**EXTRACTED INFORMATION**:
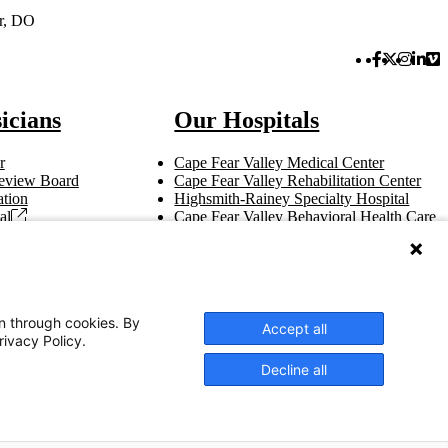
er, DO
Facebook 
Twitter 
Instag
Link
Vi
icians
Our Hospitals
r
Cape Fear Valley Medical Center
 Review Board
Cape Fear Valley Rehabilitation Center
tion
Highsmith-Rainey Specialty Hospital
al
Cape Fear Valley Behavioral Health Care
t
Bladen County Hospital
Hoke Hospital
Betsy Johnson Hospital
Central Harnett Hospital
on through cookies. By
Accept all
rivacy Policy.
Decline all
==
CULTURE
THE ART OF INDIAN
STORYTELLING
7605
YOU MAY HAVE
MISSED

**WORK TASK**: Please collect every line from the listing above that contains the word "Center", and copy each one in full.

**RESULT OF THE TASK**:
Cape Fear Valley Medical Center
Cape Fear Valley Rehabilitation Center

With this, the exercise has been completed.